You remember Azaria Chamberlain? And her mother Lindy Chamberlain? Right?

This one goes out to my friend A.T. Campbell, the world's biggest Meryl Streep fan.

Yes, this is the famous “Dingo ate my baby!” case. For the younger set and the non-true crime buffs: the Chamberlain family was camping at Ayers Rock when Azaria (who was nine weeks old) disappeared. Lindy Chamberlain said she heard a cry, went to check on Azaria, and saw a dingo leaving their tent. Azaria’s jumpsuit was found in the desert; dingo tracks and blood were found in and near the tent.

There was considerable doubt at the time (and for that matter, today) that a dingo could carry off a baby. There was also some forensic evidence that, at the time, suggested Lindy Chamberlain had killed her daughter. (That evidence has since been debunked; details are in the linked article.) Lindy was convicted of murder, and her husband Michael was convicted as an accessory.

Three years after the conviction, Azaria’s jacket was discovered near a dingo den. (Azaria’s body has never been found.) Lindy and her husband were released from prison days later.

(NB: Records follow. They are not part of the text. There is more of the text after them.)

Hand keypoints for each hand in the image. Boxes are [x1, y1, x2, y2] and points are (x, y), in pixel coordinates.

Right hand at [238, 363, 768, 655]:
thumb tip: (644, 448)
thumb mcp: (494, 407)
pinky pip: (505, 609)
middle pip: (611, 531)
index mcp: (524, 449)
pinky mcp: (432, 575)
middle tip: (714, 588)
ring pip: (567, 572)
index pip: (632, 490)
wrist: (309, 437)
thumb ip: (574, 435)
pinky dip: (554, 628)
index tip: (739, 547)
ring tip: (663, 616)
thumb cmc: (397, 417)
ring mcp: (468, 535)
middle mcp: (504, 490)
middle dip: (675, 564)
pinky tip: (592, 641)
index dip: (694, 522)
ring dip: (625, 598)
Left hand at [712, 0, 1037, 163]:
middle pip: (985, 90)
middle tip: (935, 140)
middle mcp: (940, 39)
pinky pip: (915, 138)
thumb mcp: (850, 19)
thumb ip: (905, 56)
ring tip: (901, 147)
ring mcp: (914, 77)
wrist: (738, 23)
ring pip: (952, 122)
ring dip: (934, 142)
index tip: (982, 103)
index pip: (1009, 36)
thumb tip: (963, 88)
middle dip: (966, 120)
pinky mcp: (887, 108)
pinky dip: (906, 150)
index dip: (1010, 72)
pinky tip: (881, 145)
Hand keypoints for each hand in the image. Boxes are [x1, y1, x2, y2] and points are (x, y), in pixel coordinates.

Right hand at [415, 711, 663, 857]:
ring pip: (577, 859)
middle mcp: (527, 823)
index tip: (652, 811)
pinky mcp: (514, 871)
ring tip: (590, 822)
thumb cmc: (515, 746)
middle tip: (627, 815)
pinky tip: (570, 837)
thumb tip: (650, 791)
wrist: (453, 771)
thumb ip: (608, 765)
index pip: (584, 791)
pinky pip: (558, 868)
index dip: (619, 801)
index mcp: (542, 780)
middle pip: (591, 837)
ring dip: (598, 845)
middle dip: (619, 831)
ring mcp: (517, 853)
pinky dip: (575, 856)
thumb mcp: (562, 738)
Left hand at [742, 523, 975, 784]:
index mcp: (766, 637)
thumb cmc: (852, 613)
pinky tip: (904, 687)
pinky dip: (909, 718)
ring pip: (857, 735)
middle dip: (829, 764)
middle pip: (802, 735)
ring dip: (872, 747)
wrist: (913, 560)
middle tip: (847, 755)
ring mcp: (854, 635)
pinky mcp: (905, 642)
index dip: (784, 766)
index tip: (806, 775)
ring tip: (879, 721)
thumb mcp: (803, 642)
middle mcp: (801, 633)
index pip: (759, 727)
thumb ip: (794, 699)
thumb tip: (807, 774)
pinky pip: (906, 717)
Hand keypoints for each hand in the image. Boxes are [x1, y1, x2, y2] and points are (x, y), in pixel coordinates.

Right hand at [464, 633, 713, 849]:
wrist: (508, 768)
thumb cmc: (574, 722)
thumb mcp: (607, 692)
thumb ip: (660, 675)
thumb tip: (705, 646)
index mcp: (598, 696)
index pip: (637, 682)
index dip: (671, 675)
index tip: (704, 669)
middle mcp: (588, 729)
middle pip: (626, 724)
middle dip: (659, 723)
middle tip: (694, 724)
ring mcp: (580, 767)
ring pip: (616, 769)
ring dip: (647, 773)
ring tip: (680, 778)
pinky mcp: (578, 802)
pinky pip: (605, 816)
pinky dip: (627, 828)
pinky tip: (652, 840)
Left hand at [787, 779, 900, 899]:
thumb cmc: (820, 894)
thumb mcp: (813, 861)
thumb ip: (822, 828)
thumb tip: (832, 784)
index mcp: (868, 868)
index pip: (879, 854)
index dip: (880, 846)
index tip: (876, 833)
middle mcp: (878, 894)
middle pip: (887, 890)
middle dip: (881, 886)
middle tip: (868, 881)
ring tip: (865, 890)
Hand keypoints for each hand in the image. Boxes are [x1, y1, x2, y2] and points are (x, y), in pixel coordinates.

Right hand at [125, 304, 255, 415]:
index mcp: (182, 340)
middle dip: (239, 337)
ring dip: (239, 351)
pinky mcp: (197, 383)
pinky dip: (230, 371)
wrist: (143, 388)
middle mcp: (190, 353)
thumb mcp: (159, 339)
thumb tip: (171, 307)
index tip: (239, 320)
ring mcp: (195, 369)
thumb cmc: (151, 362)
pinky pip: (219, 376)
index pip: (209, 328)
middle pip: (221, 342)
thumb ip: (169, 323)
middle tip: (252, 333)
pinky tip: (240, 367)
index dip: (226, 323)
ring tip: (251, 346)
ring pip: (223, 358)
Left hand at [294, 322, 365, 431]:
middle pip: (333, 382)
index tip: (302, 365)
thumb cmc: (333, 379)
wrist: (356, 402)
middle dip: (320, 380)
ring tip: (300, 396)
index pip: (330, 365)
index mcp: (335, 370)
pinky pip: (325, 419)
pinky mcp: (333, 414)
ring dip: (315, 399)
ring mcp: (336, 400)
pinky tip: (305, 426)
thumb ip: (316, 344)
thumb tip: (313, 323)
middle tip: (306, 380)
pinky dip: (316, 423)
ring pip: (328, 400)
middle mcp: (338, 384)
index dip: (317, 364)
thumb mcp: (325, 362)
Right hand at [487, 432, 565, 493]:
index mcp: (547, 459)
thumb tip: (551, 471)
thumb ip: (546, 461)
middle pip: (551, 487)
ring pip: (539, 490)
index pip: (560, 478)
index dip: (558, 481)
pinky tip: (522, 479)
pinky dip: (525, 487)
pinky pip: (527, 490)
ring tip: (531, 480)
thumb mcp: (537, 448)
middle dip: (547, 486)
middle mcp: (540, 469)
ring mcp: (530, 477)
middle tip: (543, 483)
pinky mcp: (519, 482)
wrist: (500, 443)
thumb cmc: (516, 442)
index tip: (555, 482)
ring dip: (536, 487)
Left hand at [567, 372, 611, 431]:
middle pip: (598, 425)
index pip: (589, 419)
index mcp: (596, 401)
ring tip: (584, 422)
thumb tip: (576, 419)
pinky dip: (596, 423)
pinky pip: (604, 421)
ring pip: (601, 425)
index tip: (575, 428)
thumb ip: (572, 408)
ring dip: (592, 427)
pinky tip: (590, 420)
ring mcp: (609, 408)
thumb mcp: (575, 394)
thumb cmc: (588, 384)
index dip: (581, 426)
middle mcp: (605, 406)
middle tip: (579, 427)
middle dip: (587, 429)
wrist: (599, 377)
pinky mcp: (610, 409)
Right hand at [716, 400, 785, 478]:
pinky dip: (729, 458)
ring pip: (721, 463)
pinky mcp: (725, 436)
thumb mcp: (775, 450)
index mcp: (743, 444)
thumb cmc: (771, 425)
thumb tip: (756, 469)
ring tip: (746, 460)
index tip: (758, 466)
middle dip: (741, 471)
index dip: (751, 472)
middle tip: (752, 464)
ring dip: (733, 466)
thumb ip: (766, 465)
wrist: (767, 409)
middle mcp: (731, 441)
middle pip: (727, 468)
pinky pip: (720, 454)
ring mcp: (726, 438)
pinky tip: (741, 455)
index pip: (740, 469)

This is a pretty complicated case, with strong elements of prejudice. (The Chamberlains were Seventh-day Adventists.) I’ll admit to not having read Evil Angels so I may be missing some details. I do wonder if inquest number four is going to bring any more closure to the case than we already have.

APD/Scott Henson update.

February 19th, 2012

I was busy much of the day yesterday (and chained to my desk doing schoolwork much of the day today) so this is the first chance I’ve had to blog the Statesman‘s followup to the Scott Henson story.

Basically, Chief Acevdeo showed a Statesman reporter video of the incident – video that hasn’t been released to the public – that he claims contradicts Henson’s story. As far as I can tell, the contradictions amount to:

  • APD didn’t draw Tasers.
  • APD disputes that Henson was “handcuffed roughly”.

I’m glad I waited, since Henson now has a response to Acevedo and the Statesman up at his own blog. In his response, Henson acknowledges the non-drawn Taser error, but disputes the handcuff issue.

Henson also makes another good point by way of an apology:

I was wrong to assume the deputy constable called in the cavalry. With 20/20 hindsight, having reviewed all the materials the chief showed me (which is more than the press has seen so far), she’s the one who did it right, investigating a serious allegation without needlessly scaring a child or applying more restrictive force than was necessary to contain the situation. She also told APD moments before they detained me that she’d spoken to the child, gave them her name, and said I was her Grandpa. My apologies for my original, false interpretation, both to the deputy and Constable Danny Brown’s shop.

To me, that’s sort of the key issue: why did nine APD officers stop, detain, and handcuff someone the deputy constable had already spoken to and cleared?